Dominik Förtsch und Christoph Radakovits haben Tage an dem einstündigen „Stück“ gearbeitet, viele Stunden, wieviel genau, wissen sie selbst nicht mehr. Mehr als 300 waren es auf jeden Fall. Sie haben das Thema gewählt („Der tausendste Flüchtlingsabend“), den Text geschrieben („Eine Suche“ – heißt es im Untertitel), haben die Klamotten ausgewählt, die Bühne gestaltet, für Licht gesorgt – sogar das Strobo funktionierte, obwohl Dominik Förtsch noch wenige Stunden vorher auf Facebook Schiss äußerte, es könnte nicht hinhauen. Sie haben Filmsequenzen ausgesucht und Musik. Und (warme) Pizza (für das Publikum) und Döner aufgetrieben. Aber dazu kommen wir noch.
Keine Ahnung, ob es auch beim Schauspielexamen sowas wie ein Pflichtprogramm beim Eiskunstlauf gibt. Wie auch immer, die beiden zeigten so ziemlich alles, was ein Schauspieler können muss: sie prügelten sich und sangen, sie trugen gewichtige Monologe vor und stritten im schnelllippigen Dialog, sie pathetisierten und ästhetisierten, sie quasselten postdramatisch einander die Ohren voll und liebevoll das Publikum an. Sie machten sich in Frauenkostümen und Boxershorts („von H&M, was Besseres konnten wir uns nicht leisten“) zum Affen, rannten schlichen, sprangen – alles da, von Hamlet bis zum Boulevard.

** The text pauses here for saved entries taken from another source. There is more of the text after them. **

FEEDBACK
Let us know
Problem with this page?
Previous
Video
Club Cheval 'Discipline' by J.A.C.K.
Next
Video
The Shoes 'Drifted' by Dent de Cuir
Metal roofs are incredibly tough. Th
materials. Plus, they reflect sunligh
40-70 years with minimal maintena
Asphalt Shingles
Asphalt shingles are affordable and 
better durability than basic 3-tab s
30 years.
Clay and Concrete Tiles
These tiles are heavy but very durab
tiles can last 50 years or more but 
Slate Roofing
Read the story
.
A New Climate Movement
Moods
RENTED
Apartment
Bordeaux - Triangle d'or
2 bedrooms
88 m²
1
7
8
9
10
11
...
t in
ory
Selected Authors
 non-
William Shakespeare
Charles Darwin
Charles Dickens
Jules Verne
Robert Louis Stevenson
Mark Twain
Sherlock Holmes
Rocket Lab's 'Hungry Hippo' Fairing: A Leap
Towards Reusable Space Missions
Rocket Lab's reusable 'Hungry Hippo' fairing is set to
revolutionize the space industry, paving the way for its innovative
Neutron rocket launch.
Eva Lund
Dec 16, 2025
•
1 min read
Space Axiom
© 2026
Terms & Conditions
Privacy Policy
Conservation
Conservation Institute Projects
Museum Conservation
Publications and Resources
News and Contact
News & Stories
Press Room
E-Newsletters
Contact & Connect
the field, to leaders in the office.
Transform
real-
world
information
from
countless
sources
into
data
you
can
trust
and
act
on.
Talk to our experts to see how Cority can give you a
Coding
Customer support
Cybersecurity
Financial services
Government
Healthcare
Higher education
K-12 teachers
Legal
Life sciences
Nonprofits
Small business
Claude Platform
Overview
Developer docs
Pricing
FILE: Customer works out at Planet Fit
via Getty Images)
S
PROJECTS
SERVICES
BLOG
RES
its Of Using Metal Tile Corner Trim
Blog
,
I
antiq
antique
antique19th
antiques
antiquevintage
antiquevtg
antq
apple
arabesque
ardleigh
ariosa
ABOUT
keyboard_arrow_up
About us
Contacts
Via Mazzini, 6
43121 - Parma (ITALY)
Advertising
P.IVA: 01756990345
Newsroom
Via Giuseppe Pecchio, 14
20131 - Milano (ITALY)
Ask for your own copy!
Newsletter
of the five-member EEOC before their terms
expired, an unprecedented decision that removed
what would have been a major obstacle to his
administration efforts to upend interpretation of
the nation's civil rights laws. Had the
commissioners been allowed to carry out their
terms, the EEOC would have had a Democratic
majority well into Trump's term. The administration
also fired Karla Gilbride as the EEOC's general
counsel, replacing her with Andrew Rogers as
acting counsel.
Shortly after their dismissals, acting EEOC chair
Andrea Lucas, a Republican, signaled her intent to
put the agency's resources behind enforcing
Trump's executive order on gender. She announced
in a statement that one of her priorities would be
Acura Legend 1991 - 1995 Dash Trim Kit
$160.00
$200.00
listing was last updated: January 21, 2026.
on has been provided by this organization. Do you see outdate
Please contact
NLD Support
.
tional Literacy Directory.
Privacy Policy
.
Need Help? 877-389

Sie nahmen sich und ihren Beruf selbst auf die Schippe (die „Urgewalt des angehenden Stadttheaterschauspielers“ – Förtsch bleibt in Chemnitz – gegen den „Überflieger von der Burg“ [oder so ähnlich] – Radakovits wurde vom Burgtheater engagiert. Egal. „Manchmal frage ich mich, was das ganze Theater soll“, sagt der eine, „wenn von dem, was hier geschieht, nichts in der Birne bleibt, wenn’s am Ende zum Bier geht“, fürchtet der andere. Bisschen Zeigefinger Richtung Publikum darf wohl sein, bisschen den Prüfern Um-den-Bart-gehen auch. „Neuer Versuch“ – wir wissen, dass wir noch nicht die Größten sind. Aber gebt uns die Chance, es zu werden…
Das Thema der Performance (Flüchtlinge, Migranten, Asylbewerber – wie fühlen sie sich, wie wir uns? Lassen sie uns kalt? Tun wir was gegen die, denen die „Fremden“ Feindbilder oder egal sind) trat in den Hintergrund. Auch der (bestellte) Döner-Mann – in Graz noch ein cleveres Kerlchen, der sich sofort in die Performance einmischte – blieb in Chemnitz zurückhaltend im Dunkel an der Eingangstür stehen. Macht nichts. Die beiden haben gezeigt, was sie auf der Uni und im Schauspielstudio Chemnitz (bei Kathrin Brune) gelernt haben. Und das ist verdammt viel und gut. Kein Wunder, dass beide vom Fleck weg engagiert worden sind. Radakovits in Wien. Wir freuen uns, dass Dominik Förtsch jetzt zum Chemnitzer Schauspielensemble zählt…
Und bei aller Bewunderung für die jungen Schauspieler und aller Freude über ihren Erfolg macht sich bei den Mitgliedern des Chemnitzer Theaterfördervereins auch ein klein bisschen Stolz breit. Der Förderverein unterstützt die Schauspielstudenten finanziell. Wichtiger: ohne ihn gäbe es das Schauspielstudio gar nicht mehr. Vor drei Jahren wollten ihm Professorinnen der Leipziger Hochschule für Musik und Theater den Hals umdrehen, weil sie den ihrigen nicht voll genug kriegen konnten und ihre Studenten lieber nach Berlin verschickten, wo sie ziemlich vor sich hin kümmerten („dünkelten“ hätten unsere beiden Protagonisten am Montagabend gesagt). Die Grazer Professoren Evelyn Deutsch-Schreiner und Axel Richter waren da klüger…
Das neue Schauspielstudio „steht“. Demnächst fangen die Proben für die Studioinszenierung an („Lenz.Festung.Ich“, eine Collage von Kathrin Brune, die auch Regie führen wird – Premiere am 8. Oktober). Wer mitspielen wird? Bisschen Spannung muss sein. Sobald sie da sind, stellen wir Ihnen die vier „Neuen“ an dieser Stelle vor… Toi, toi, toi ihnen. Und weiterhin so große Schritte nach vorn den beiden Meistern der Künste aus dieser Spielzeit!